Project description:Biooxidation of reduced inorganic sulfur compounds (RISCs) by thermoacidophiles is of particular interest for the biomining industry and for environmental issues, e.g., formation of acid mine drainage (AMD). Up to now, interfacial interactions of acidophiles with elemental sulfur as well as the mechanisms of sulfur oxidation by acidophiles, especially thermoacidophiles, are not yet fully clear. This work focused on how a crenarchaeal isolate Acidianus sp. DSM 29099 interacts with elemental sulfur. Analysis by Confocal laser scanning microscopy (CLSM) and Atomic force microscopy (AFM) in combination with Epifluorescence microscopy (EFM) shows that biofilms on elemental sulfur are characterized by single colonies and a monolayer in first stage and later on 3-D structures with a diameter of up to 100 ?m.
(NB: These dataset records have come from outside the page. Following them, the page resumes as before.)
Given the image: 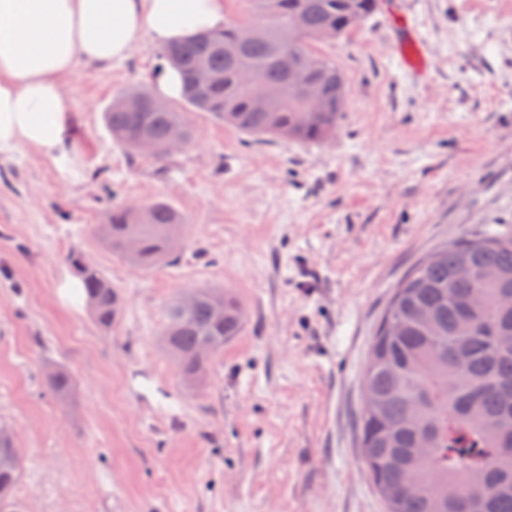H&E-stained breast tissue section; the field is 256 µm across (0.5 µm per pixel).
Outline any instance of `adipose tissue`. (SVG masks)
I'll return each instance as SVG.
<instances>
[{
	"label": "adipose tissue",
	"mask_w": 512,
	"mask_h": 512,
	"mask_svg": "<svg viewBox=\"0 0 512 512\" xmlns=\"http://www.w3.org/2000/svg\"><path fill=\"white\" fill-rule=\"evenodd\" d=\"M225 17V0H0V155L60 152L71 117L60 82L78 63L108 66L143 36L165 46Z\"/></svg>",
	"instance_id": "obj_1"
}]
</instances>
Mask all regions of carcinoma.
Wrapping results in <instances>:
<instances>
[{
  "instance_id": "1",
  "label": "carcinoma",
  "mask_w": 512,
  "mask_h": 512,
  "mask_svg": "<svg viewBox=\"0 0 512 512\" xmlns=\"http://www.w3.org/2000/svg\"><path fill=\"white\" fill-rule=\"evenodd\" d=\"M252 19L203 33L164 48L184 85L200 68L212 85L185 102L159 100L147 88L133 87L130 98L112 100L104 121L114 143L129 156L143 154L141 141L161 162L175 136L194 137L190 112H208L256 137L300 142L322 141L336 132L345 83L336 65L314 46L350 31L349 18L379 10V0H248ZM258 34L244 39L245 26ZM308 66L323 93L322 103L288 87V73ZM254 73L270 90L266 106H255L241 73ZM190 224L171 203L155 199L112 208L109 223L91 235L112 256L148 269L180 252ZM68 261L94 301L93 321L103 330L116 326L122 294L100 268L73 249ZM469 280L457 276L461 266ZM192 298L189 309L183 298ZM512 296V238L485 234L435 249L414 265L395 289L372 341L376 362L365 378L371 396L360 411V448L386 512H454V503L477 492L478 512H512V436L499 425L512 418V308L499 298ZM239 299L222 288H191L165 310L160 336L180 379H203L224 342L239 334ZM49 391L62 403L74 394V377L61 366L45 375ZM413 472L416 493L402 492ZM23 473L22 454L12 434L0 427V512H21L15 490Z\"/></svg>"
}]
</instances>
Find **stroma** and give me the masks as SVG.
<instances>
[{
  "label": "stroma",
  "instance_id": "35a3bbf8",
  "mask_svg": "<svg viewBox=\"0 0 512 512\" xmlns=\"http://www.w3.org/2000/svg\"><path fill=\"white\" fill-rule=\"evenodd\" d=\"M322 44L345 79L335 134L255 138L206 112L158 163L116 146L103 111L153 87L162 49L78 64L62 81L71 166L0 155V426L24 458V512H385L360 448L372 337L408 271L463 236L512 237V0H384ZM411 17L430 76L401 71ZM162 198L190 222L178 260L130 267L90 234L112 207ZM81 248L121 290L100 329L63 301ZM234 291L243 328L186 388L159 345L182 289ZM77 389L60 406L52 364Z\"/></svg>",
  "mask_w": 512,
  "mask_h": 512
}]
</instances>
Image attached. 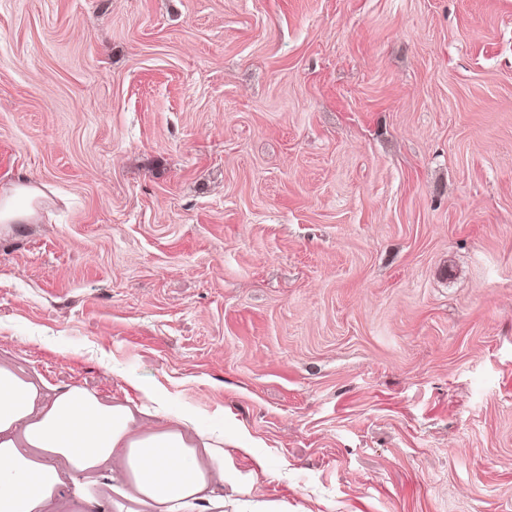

The analysis of extracellular polymeric substances (EPS) by a non-destructive lectin approach (fluorescence lectin-barcoding analysis) using several fluorochromes shows that intial attachment was featured by footprints rich in biofilm cells that were embedded in an EPS matrix consisting of various glycoconjugates. Wet chemistry data indicate that carbohydrates, proteins, lipids and uronic acids are the main components. Attenuated reflectance (ATR)-Fourier transformation infrared spectroscopy (FTIR) and high-performance anion exchange chromatography with pulsed amperometric detection (HPAE-PAD) indicate glucose and mannose as the main monosaccharides in EPS polysaccharides. EPS composition as well as sugar types in EPS vary according to substrate (sulfur or tetrathionate) and lifestyle (biofilms and planktonic cells). This study provides information on the building blocks/make up as well as dynamics of biofilms of thermoacidophilic archaea in extremely acidic environments.